Apparently, at the beginning of the modern era of gaming, not much. Console manufacturers, not yet lured by the siren that is the fourth quarter of the year or dominated by the rigors and subtleties of “launch windows,” had an extremely flexible and wide-ranging spectrum of dates. Nintendo released its very first system in October (but only in New York; the rest of the country had to wait throughout the entirety of the following year) and chose July to ship the first iteration of the first Game Boy, while Sega used June as the birth month for its Master System. August, interestingly enough, emerged as the first momentous month for the industry, gaming’s original (and short-lived) November: the Genesis, TurboGrafx-16, and Super NES all hit store shelves within its 31 days. And even the first half of the year saw some action, with the Saturn (sort of) debuting in May.

The tradition of reserving Q4 as the exclusive grounds for system launches didn’t nominally start until Sony entered the arena, ten long and dynamic years later. (Technically, 3DO and Atari beat the Japanese electronics giant to the punch, releasing the 3DO in October and the Jaguar in November of 1993, but their consoles are mere footnotes – literally – in the annals of gaming history.) After the PSX, PS2, and PS3 were shipped in September, October, and November, respectively, manufacturers clung to the merry month of November like vultures to a snowbound carcass: the Xbox saw release on the 15th; the PS3, the 17th; the GameCube and the Game Boy Color, the 18th; the Wii, the 19th; the DS, the 21st; and the Xbox 360, the 22nd. Hell, even non-hardware – or, at least, non-system – launches have favored the eleventh month of the year, with Microsoft in particular leading the charge; it started Xbox Live (on the 15th), debuted Xbox Live Arcade (the 3rd), introduced the New Xbox Experience (the 19th), and, most recently, unleashed Kinect (the 19th once more) all in November.

MARCH
PSP – 03.24.05

JUNE
GBA – 06.11.01

JULY
Game Boy – 07.31.89

AUGUST
Genesis – 08.14.89
Super NES – 08.23.91

SEPTEMBER
PlayStation – 09.09.95
Nintendo 64 – 09.29.96
Dreamcast – 09.09.99

OCTOBER
NES – 10.18.85
PlayStation 2 – 10.26.00

NOVEMBER
Xbox – 11.15.01
PlayStation 3 – 11.17.06
GameCube – 11.18.01
Wii – 11.19.06
DS – 11.21.04
Xbox 360 – 11.22.05

The sole exception to this ad hoc tradition, interestingly enough, comes in the form of handheld systems.
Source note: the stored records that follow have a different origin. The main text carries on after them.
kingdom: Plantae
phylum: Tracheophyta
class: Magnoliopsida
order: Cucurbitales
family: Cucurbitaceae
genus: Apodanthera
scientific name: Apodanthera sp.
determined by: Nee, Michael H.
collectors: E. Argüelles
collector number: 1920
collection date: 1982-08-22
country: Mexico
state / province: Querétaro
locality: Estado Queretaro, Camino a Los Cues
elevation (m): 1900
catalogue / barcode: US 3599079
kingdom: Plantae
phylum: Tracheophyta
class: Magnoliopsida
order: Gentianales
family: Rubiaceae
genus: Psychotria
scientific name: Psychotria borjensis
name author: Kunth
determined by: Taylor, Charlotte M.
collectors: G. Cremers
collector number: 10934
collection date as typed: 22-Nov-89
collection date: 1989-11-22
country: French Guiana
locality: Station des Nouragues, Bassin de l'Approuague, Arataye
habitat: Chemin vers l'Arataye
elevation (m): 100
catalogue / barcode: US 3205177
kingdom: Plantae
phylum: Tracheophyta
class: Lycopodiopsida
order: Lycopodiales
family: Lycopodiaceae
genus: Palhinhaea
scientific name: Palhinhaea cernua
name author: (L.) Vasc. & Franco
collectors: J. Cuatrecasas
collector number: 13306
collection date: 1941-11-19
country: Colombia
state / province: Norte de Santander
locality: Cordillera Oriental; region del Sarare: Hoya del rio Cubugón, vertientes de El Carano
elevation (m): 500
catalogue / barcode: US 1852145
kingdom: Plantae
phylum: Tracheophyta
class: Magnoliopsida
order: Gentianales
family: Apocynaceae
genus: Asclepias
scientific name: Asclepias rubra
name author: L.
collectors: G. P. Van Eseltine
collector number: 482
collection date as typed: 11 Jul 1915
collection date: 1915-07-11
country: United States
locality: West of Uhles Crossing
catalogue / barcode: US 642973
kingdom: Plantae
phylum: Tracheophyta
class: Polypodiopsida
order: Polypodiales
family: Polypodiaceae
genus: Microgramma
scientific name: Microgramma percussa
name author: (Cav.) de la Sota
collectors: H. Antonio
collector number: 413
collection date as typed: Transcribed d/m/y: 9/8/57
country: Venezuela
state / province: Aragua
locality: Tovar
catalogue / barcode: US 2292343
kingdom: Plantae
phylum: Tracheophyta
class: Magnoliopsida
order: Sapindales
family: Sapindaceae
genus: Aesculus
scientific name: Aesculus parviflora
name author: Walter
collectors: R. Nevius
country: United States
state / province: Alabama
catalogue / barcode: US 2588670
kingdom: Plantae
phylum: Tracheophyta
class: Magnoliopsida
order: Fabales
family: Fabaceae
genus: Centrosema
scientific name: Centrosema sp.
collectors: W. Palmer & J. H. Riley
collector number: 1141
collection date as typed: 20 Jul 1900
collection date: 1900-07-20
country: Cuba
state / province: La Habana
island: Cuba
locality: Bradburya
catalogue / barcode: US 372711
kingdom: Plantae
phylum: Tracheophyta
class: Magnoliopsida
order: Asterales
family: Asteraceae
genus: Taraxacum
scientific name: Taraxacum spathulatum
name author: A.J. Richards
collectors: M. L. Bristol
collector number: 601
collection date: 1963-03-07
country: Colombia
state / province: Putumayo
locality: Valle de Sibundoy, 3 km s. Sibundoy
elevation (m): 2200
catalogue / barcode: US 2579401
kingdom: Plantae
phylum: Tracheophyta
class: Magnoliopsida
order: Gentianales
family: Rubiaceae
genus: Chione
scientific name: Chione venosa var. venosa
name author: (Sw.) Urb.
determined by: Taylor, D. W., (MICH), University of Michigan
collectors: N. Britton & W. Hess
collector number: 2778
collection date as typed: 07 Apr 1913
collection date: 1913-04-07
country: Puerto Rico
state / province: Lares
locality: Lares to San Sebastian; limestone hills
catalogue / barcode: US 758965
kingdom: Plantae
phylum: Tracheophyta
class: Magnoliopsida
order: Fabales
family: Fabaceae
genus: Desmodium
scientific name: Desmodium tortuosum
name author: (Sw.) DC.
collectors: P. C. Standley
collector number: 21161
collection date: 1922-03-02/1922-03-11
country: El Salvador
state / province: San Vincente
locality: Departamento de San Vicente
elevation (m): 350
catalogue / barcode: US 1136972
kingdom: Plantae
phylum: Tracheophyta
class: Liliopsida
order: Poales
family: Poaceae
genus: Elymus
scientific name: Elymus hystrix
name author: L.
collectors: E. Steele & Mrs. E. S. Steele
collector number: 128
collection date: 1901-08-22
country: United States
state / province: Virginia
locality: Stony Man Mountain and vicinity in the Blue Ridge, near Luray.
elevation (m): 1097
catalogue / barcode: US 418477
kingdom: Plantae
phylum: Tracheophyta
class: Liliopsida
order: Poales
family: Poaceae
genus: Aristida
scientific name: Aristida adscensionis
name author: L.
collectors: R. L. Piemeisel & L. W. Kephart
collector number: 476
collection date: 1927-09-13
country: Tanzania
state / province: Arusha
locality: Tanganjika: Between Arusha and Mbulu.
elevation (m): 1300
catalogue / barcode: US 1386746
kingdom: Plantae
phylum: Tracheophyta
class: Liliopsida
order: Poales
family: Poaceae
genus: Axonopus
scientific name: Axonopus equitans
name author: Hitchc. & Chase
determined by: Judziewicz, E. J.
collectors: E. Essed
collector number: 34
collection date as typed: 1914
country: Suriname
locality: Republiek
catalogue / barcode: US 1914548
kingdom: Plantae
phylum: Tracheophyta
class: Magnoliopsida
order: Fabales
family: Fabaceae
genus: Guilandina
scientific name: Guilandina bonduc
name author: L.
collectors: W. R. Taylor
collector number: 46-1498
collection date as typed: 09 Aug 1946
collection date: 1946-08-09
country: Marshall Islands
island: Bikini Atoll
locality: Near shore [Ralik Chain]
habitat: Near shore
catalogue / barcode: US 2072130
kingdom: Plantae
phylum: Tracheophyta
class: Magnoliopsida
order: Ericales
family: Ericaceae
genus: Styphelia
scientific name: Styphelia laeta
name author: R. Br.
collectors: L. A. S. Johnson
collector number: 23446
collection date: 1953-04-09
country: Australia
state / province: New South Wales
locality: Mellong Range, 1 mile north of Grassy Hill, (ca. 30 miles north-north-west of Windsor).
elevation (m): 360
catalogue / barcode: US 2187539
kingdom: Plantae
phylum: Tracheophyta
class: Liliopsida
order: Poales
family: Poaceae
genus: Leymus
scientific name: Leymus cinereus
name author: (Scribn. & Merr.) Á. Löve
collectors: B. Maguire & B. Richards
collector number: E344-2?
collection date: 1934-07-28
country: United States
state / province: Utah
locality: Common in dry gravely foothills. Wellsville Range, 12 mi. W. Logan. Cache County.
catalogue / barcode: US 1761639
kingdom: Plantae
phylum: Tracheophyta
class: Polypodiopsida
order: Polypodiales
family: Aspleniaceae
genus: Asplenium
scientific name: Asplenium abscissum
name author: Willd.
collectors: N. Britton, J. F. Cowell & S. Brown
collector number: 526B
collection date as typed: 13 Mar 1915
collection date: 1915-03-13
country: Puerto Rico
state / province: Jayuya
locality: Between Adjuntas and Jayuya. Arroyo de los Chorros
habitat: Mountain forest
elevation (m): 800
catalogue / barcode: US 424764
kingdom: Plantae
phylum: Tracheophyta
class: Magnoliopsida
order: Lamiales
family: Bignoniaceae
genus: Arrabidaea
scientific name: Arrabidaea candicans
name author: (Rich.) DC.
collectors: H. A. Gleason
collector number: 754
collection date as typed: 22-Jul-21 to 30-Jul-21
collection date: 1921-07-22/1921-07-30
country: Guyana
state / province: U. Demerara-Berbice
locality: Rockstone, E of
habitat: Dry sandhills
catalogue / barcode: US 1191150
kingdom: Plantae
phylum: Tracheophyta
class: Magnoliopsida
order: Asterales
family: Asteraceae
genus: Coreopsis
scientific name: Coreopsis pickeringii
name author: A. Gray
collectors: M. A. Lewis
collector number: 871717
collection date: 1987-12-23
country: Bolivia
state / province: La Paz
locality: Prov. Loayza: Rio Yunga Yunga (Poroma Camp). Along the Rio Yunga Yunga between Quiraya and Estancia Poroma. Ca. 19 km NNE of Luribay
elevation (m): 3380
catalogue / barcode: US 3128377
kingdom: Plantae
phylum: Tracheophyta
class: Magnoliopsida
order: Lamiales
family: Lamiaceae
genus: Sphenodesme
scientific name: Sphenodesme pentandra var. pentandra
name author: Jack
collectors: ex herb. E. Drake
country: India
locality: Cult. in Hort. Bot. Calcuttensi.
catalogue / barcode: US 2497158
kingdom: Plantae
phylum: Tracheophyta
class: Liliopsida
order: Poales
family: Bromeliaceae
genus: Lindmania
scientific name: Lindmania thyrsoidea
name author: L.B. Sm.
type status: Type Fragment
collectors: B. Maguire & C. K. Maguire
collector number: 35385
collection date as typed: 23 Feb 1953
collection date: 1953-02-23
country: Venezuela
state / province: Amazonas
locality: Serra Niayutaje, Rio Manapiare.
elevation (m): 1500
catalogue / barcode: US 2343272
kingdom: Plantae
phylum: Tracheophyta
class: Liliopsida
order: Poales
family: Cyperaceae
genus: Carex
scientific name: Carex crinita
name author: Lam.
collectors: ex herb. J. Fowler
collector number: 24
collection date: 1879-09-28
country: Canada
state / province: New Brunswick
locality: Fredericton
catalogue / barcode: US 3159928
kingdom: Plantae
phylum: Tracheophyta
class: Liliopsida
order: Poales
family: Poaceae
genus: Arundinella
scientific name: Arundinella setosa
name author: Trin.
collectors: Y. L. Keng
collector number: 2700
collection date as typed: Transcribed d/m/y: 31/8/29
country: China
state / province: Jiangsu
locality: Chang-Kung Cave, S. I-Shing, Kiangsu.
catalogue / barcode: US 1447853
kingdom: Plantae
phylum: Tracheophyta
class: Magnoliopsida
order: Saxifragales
Although Nintendo shipped the GBC and DS in the fourth quarter, the Game Boy Advance was in June, while the PSP was, bizarrely, in March. And lest a first-quarter release be seen as being too unusual (or, apparently, unique), the big N has already indicated that the 3DS, its fourth portable, will similarly hit shelves in March of next year.

This latter and latest development may have something to do with the still-burgeoning trend of software publishers treating Q1 as the new Q4, or it may simply be a by-product of end-of-fiscal-year book balancing – or, most mundane yet, the manifestation of assembly-line realities – but it nevertheless sends the same signal: as the videogame industry continues to grow and solidify its presence as a major, not to mention permanent, fixture in the entertainment panorama, it needs to rely less and less on the seasonal, toy-purchasing surge of November, generating instead its own momentums at any arbitrary point in the calendar year.

As the market finishes growing up, in other words, it’s heading back to its adolescent stomping grounds.